Apareció hace unos días en la New York Review of Books un extenso artículo sobre la masacre de Iguala. Firmaba Lauren Markham un comentario de los libros de Anabel Hernández, Tryno Maldonado y John Gibler: un texto admirable, por la capacidad de la autora para asimilar los usos de la prensa nacional.
Para empezar, pone el contexto: “En México hay una larga historia de aplastar a la disidencia, sobre todo la de los estudiantes” (crushing dissent). Basta con eso, sus lectores ya saben qué pasó en Iguala: estudiantes disidentes fueron aplastados. No hay para qué complicarse la vida con la historia de los últimos treinta, cuarenta años, la transición democrática, a los lectores les basta con saber que en México se aplasta a los estudiantes —porque así se entiende todo mucho mejor.
El ejemplo que le viene a la memoria es, por supuesto, Tlatelolco. En México se aplasta a los estudiantes disidentes: por ejemplo, en Tlatelolco. Y conforme a los usos de la prensa mexicana, consigue que todo resulte dudoso: hay quienes dicen que cientos de muertos, otros que veinte, otros que nadie, unos documentos dicen que 42, pero “cientos de familias han denunciado que sus hijos desaparecieron”. No hay por qué valorar las fuentes, pensar, cotejar nada, es más fácil ponerlo así: unos dicen, otros dicen, dizque cien, dizque más, ¡quién sabe! Después de todo, es México. Eso sí, han denunciado cientos de familias.
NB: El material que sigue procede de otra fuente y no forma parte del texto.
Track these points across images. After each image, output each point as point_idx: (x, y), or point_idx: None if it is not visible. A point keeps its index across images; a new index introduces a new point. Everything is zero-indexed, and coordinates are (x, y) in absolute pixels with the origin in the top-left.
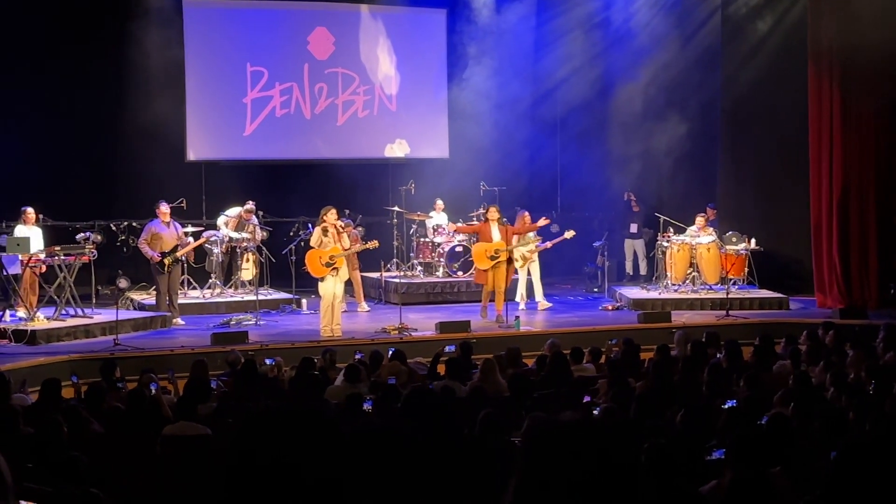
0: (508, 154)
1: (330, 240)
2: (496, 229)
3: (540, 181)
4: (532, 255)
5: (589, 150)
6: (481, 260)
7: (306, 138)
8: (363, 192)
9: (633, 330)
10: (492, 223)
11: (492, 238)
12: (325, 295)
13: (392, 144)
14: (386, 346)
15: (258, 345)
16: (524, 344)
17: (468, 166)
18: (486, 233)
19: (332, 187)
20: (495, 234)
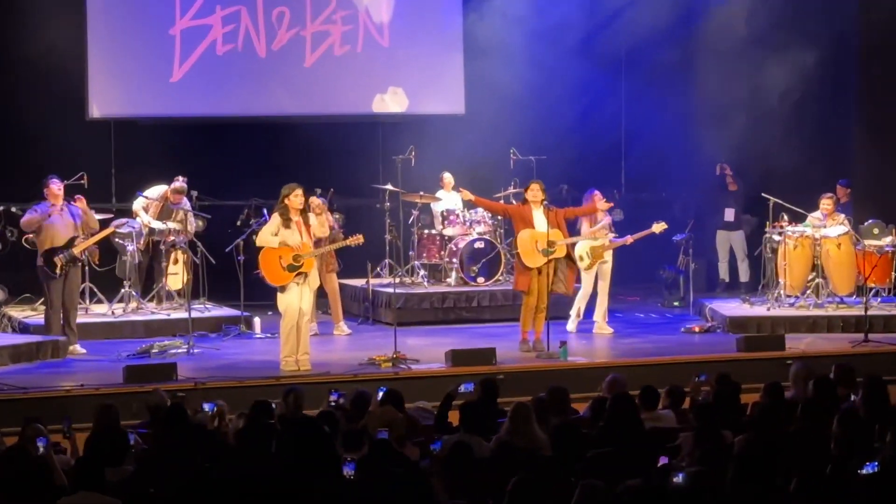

Se hace cargo de la masacre de Iguala con el mismo ánimo. Relata la agresión de los policías (dice: “policías locales, estatales, federales y el Ejército”), el secuestro, y dice que en la plaza principal de Iguala quedaron dos estudiantes muertos, y que “se encontraron más cuerpos a lo largo de la carretera”. No ofrece más detalles, ¿para qué? Podría referirse a las otras tres víctimas que conocemos, pero la imagen de los cuerpos, imposible contarlos, tirados en una carretera es mucho más conmovedora. No hay por qué sacrificarla en aras de la exactitud. Después de todo, es México.
Para explicar lo que sucedió aquella noche dice que los autobuses transportaban droga (a la mexicana: “¿podrían los estudiantes haber tomado por error un autobús lleno de heroína?”). Pero también dice que la masacre fue una “operación coordinada” para “proteger intereses de alto nivel”. Y también dice que el gobierno vigilaba a los normalistas porque le preocupaba su “activismo”. No se sabe nada.
En lo que todos coinciden, dice, es en que “la responsabilidad por la muerte y la desaparición de los estudiantes llega a los más altos niveles del gobierno”. Por coquetería, no pone los nombres, pero “los más altos niveles” en ese contexto son el presidente, los secretarios de Gobernación, Defensa y Marina, y el procurador general: responsables de la muerte y desaparición de los estudiantes —sin duda, dice Lauren Markham. Y el editor lo deja pasar: es México.
No falta una nota de color. Cita a Maldonado, que se pregunta ¿cómo podía el presidente Peña Nieto pagar trajes tan caros? Entonces se acuerda de que en el juicio del Chapo se dijo que le había pagado 100 millones de dólares. Todas las piezas caen en su sitio. Eso es periodismo, y lo demás, buñuelos de viento.